======== Records to process
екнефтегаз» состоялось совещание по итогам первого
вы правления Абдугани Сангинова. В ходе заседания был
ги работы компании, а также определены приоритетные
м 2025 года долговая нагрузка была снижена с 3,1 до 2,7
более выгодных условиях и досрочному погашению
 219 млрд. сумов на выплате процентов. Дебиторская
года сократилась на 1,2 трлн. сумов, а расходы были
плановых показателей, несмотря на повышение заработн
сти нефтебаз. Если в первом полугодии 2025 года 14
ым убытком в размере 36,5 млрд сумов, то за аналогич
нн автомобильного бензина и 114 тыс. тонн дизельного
================
**Goal of the exercise:**
Count every line above that holds the word "млрд", and state the number and nothing more.

**Answer to the problem:**
2